Marialucia débarque le surlendemain. Une femme en pleine maturité d’une beauté noble d’aspect sévère quand elle ne rayonne pas d’un sourire. Dotée d’une bonté d’âme exceptionnelle c’est la lumière au bout du tunnel pour Pier. Elle comprend rapidement la situation et y apporte quelques aménagements à sa façon. Marialucia a le bon sens chevillé au corps et beaucoup d’énergie. Elle prend la relève de l’aide-soignante dans la journée puisque « cette personne n’est pas adéquate pour Dominique » et force Pier à dormir la nuit. Durant la soirée elle sommeille pendant que Pier veille au grain. La fin de semaine ils se partagent les tâches.

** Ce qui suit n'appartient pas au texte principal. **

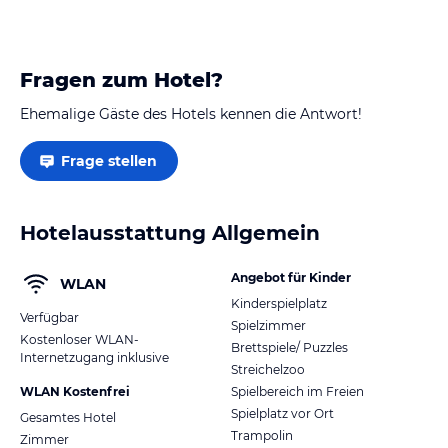
Fragen zum Hotel?
Ehemalige Gäste des Hotels kennen die Antwort!
Frage stellen
Hotelausstattung Allgemein
Angebot für Kinder
WLAN
Kinderspielplatz
Verfügbar
Spielzimmer
Kostenloser WLAN-
Brettspiele/ Puzzles
Internetzugang inklusive
Streichelzoo
WLAN Kostenfrei
Spielbereich im Freien
Spielplatz vor Ort
Gesamtes Hotel
Trampolin
Zimmer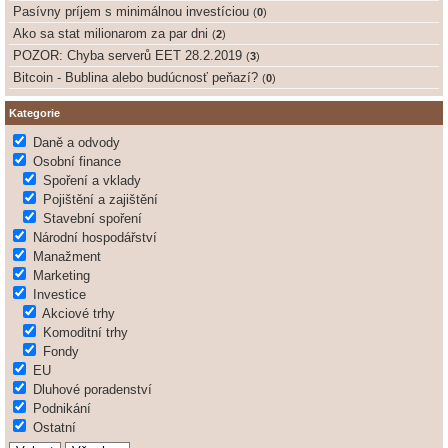
Pasívny príjem s minimálnou investíciou
(
0
)
Ako sa stat milionarom za par dni
(
2
)
POZOR: Chyba serverů EET 28.2.2019
(
3
)
Bitcoin - Bublina alebo budúcnosť peňazí?
(
0
)
Kategorie
Daně a odvody
Osobní finance
Spoření a vklady
Pojištění a zajištění
Stavební spoření
Národní hospodářství
Manažment
Marketing
Investice
Akciové trhy
Komoditní trhy
Fondy
EU
Dluhové poradenství
Podnikání
Ostatní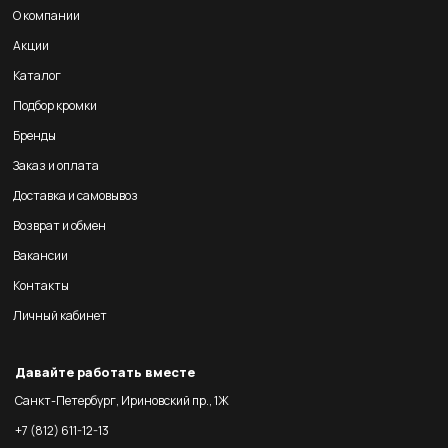
О компании
Акции
Каталог
Подбор кромки
Бренды
Заказ и оплата
Доставка и самовывоз
Возврат и обмен
Вакансии
Контакты
Личный кабинет
Давайте работать вместе
Санкт-Петербург, Ириновский пр., 1Ж
+7 (812) 611-12-13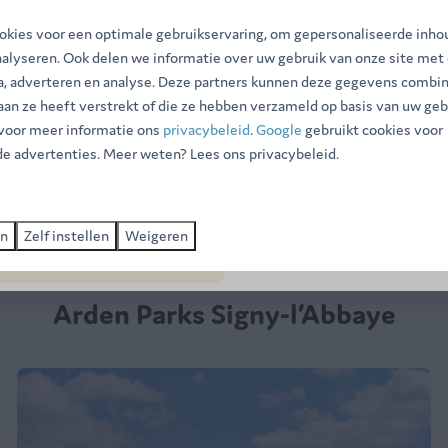
☀️
kies voor een optimale gebruikservaring, om gepersonaliseerde inho
nalyseren. Ook delen we informatie over uw gebruik van onze site met
De zomer is nog niet voorbij! O
ia, adverteren en analyse. Deze partners kunnen deze gegevens combi
eraan
tussen 15 augustus en 30
 aan ze heeft verstrekt of die ze hebben verzameld op basis van uw geb
september
en profiteer van
 voor meer informatie ons
privacybeleid
.
Google
gebruikt cookies voor
exclusieve kortingen
tot wel -
e advertenties. Meer weten? Lees ons privacybeleid.
Boek nu ➔
en
Zelf instellen
Weigeren
Ontdek
Arden Parks Signy-l’Abbaye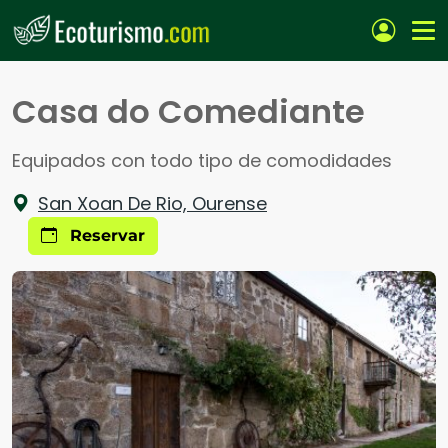
Pasar al contenido principal
Casa do Comediante
Equipados con todo tipo de comodidades
San Xoan De Rio, Ourense
Reservar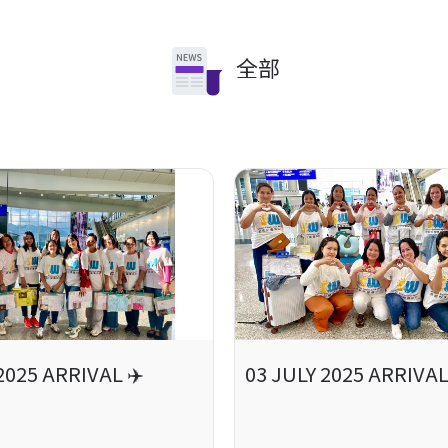
全部
2025 ARRIVAL ✈️
03 JULY 2025 ARRIVAL
..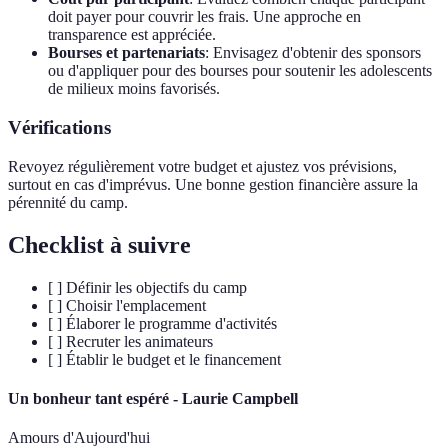
doit payer pour couvrir les frais. Une approche en
transparence est appréciée.
Bourses et partenariats
: Envisagez d'obtenir des sponsors
ou d'appliquer pour des bourses pour soutenir les adolescents
de milieux moins favorisés.
Vérifications
Revoyez régulièrement votre budget et ajustez vos prévisions,
surtout en cas d'imprévus. Une bonne gestion financière assure la
pérennité du camp.
Checklist à suivre
[ ] Définir les objectifs du camp
[ ] Choisir l'emplacement
[ ] Élaborer le programme d'activités
[ ] Recruter les animateurs
[ ] Établir le budget et le financement
Un bonheur tant espéré - Laurie Campbell
Amours d'Aujourd'hui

Lorsque de trop brèves accalmies surviennent Dominique et Pier s’isolent et s’aiment plaisirs volés à la mort amours à la fois tendres, exacerbées, violentes, protégées évidemment voire blindées. La vie de Dominique s’écoule de lui inexorablement d’infection importune en maladie envahissante qui s’amoncellent. D’ores et déjà d’une maigreur épouvantable il devient rachitique. Le désespoir chevillé aux tripes Pier vit parfois en pleine irréalité où son amour cesse d’être une personne et devient une ombre fugace. Il fait d’immenses efforts pour reconnaitre son Dominique dans les traits estompés et émaciés aux antipodes de ceux d’antan. Il y réussit le plus souvent sauf pour ces temps morts hors lui. Il se culpabilise de ces moments et combat farouchement pour qu’ils se raréfient jusqu’à devenir inexistants; il y arrive presque. Le temps qui reste s’amenuise et la Faucheuse arrive à grandes enjambées. Et Marialucia reste pour Pier et aussi pour Dominique qu’elle apprivoise en douceur et parce qu’ils ont désespérément besoin d’elle.

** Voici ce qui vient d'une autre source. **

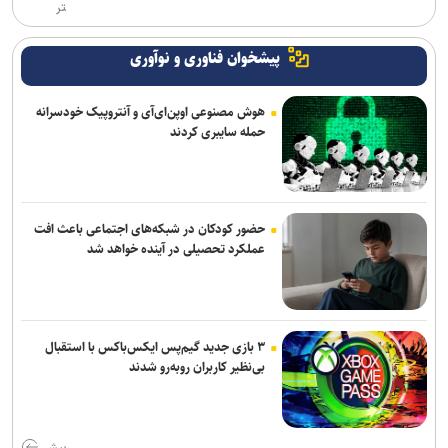
تر
پیشخوان فناوری و نوآوری
هوش مصنوعی اوپن‌ای‌آی و آنتروپیک خودسرانه
حمله سایبری کردند
حضور کودکان در شبکه‌های اجتماعی باعث افت
عملکرد تحصیلی در آینده خواهد شد
۳ بازی جدید گیم‌پس ایکس‌باکس با استقبال
بی‌نظیر کاربران روبه‌رو شدند
بیش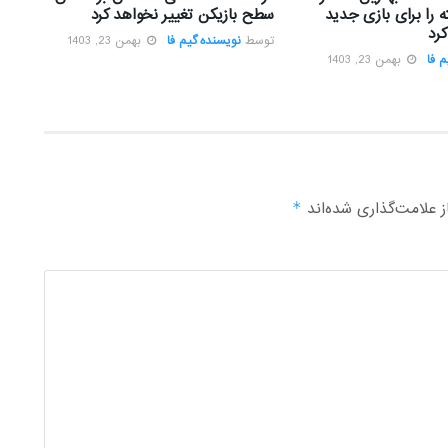
 را برای بازی جدید
سطح بازیکن تغییر نخواهد کرد
رد
توسط
نویسنده گیم فا
بهمن 23, 1403
 فا
بهمن 23, 1403
 علامت‌گذاری شده‌اند
*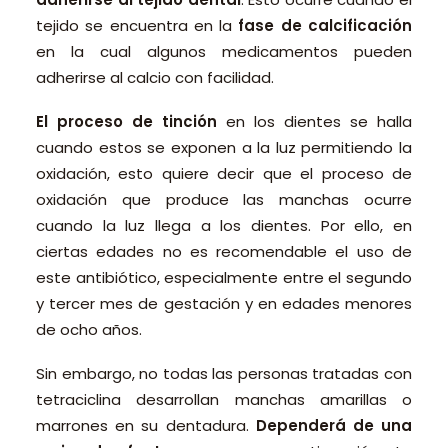
tejido se encuentra en la
fase de calcificación
en la cual algunos medicamentos pueden
adherirse al calcio con facilidad.
El proceso de tinción
en los dientes se halla
cuando estos se exponen a la luz permitiendo la
oxidación, esto quiere decir que el proceso de
oxidación que produce las manchas ocurre
cuando la luz llega a los dientes. Por ello, en
ciertas edades no es recomendable el uso de
este antibiótico, especialmente entre el segundo
y tercer mes de gestación y en edades menores
de ocho años.
Sin embargo, no todas las personas tratadas con
tetraciclina desarrollan manchas amarillas o
marrones en su dentadura.
Dependerá de una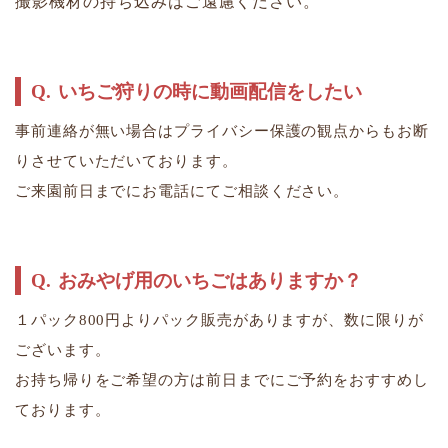
撮影機材の持ち込みはご遠慮ください。
いちご狩りの時に動画配信をしたい
事前連絡が無い場合はプライバシー保護の観点からもお断
りさせていただいております。
​​​​​​​ご来園前日までにお電話にてご相談ください。
おみやげ用のいちごはありますか？
１パック800円よりパック販売がありますが、数に限りが
ございます。
​​​​​​​お持ち帰りをご希望の方は前日までにご予約をおすすめし
ております。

Dominique s’éteint à quarante-cinq ans dans les bras de Pier. Juste un regard aveugle désespéré. Un cri en sanglot Dominique! Je t’aime dans un râle sibilant. Ti amo puis le silence de la mort. Pier sombre dans un insondable abime. Au cimetière Côte-des-Neiges tout son être empreint de souffrance oppressé dans un carcan de vide Pier contemple la tombe fraichement fleurie de chrysanthèmes. Dominique è morto! Pourquoi lui et pas moi? Marialucia affligée le retrouve à sa place « habituelle » : Pier s’y rend chaque jour depuis que son amour y a été enseveli une semaine auparavant. Il est secoué de sanglots qui déchiquètent le cœur. Elle le prend dans ses bras et lui offre une épaule pour épancher sa peine déchirante. Elle le ramène à l’hôtel − il ne pouvait plus supporter la vision de ce qui a été leur nid d’amour. Il se laisse conduire docilement.

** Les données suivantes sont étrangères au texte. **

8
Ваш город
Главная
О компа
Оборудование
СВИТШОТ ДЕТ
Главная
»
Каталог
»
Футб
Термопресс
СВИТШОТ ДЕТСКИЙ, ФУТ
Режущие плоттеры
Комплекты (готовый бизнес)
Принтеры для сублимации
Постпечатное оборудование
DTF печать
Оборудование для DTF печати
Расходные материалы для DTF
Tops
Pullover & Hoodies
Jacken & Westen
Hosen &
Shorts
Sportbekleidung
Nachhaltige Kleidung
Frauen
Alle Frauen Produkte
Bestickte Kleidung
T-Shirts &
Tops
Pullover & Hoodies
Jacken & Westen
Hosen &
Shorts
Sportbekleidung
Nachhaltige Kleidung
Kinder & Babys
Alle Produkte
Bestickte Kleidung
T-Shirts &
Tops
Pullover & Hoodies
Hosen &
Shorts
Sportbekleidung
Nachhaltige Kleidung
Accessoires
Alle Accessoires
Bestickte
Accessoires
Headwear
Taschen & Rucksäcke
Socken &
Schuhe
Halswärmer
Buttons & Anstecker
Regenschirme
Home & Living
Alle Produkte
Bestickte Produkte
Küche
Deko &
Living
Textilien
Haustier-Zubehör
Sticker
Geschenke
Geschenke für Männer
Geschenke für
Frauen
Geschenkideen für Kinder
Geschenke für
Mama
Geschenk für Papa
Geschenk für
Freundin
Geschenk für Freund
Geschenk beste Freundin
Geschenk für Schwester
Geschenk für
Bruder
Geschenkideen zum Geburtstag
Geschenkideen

Cela prend plusieurs mois avant que Pier parvienne à reprendre une vie à peu près normale. Ses partenaires font preuve d’une louable compréhension. Ils savaient la vérité sur la maladie de Dominique Pier les ayant mis au courant depuis un bon moment. Ils se sont montrés compatissants et discrets tout le temps qu’a duré cette tragique période pour leur protégé.